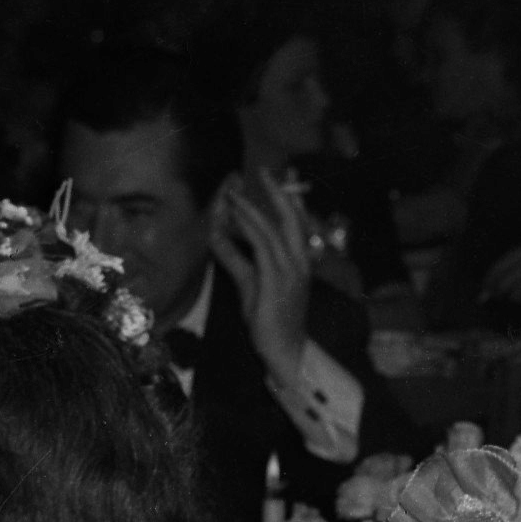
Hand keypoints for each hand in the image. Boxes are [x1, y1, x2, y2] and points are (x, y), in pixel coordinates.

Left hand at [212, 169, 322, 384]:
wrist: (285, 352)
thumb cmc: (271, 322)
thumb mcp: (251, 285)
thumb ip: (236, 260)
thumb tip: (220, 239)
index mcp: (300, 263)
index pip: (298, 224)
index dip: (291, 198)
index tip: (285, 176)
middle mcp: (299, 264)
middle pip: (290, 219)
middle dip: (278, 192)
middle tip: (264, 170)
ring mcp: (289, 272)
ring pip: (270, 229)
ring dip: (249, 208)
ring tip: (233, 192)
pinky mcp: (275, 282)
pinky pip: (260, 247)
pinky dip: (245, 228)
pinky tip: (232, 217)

* * *

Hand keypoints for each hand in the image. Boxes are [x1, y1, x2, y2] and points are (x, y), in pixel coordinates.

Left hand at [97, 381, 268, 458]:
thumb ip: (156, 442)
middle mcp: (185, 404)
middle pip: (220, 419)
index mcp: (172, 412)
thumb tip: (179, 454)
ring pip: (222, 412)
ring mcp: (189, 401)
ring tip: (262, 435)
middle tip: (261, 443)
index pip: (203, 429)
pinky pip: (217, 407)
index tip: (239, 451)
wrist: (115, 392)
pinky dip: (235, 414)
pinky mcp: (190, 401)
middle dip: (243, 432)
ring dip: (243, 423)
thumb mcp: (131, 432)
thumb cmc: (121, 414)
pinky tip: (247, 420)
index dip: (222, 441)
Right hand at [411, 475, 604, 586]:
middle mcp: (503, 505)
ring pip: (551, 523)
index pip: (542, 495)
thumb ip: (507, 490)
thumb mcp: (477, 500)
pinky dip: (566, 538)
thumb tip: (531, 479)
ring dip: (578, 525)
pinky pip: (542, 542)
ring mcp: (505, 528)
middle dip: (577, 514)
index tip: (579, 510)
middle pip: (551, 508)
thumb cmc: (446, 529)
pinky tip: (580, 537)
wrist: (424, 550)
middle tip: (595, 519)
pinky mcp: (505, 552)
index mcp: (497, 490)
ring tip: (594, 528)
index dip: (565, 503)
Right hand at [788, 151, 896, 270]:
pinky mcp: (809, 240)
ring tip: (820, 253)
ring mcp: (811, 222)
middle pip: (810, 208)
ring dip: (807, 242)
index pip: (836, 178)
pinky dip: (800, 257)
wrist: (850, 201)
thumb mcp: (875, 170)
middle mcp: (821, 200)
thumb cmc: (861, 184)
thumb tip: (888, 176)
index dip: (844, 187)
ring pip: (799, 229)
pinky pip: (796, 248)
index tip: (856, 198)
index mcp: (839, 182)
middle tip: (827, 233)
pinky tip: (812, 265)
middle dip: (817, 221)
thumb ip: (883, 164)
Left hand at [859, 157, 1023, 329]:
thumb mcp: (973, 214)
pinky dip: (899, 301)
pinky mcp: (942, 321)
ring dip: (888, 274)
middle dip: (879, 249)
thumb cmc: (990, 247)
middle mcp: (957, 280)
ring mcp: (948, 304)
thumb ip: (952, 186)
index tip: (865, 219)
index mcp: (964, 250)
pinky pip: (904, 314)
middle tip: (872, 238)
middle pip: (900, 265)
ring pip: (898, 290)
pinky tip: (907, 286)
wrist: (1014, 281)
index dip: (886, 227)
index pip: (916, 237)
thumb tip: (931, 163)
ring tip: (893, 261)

#### [What you have to do]
The response must hold only the lines above from the line with "index pip: (836, 178)" through the line with "middle tip: (827, 233)", each copied exactly, both ends kept.

#### [Solution below]
index pip: (836, 178)
pinky dip: (800, 257)
wrist: (850, 201)
thumb mcp: (875, 170)
middle mcp: (821, 200)
thumb cmc: (861, 184)
thumb tip: (888, 176)
index dip: (844, 187)
ring pip: (799, 229)
pinky pip: (796, 248)
index tip: (856, 198)
index mcp: (839, 182)
middle tip: (827, 233)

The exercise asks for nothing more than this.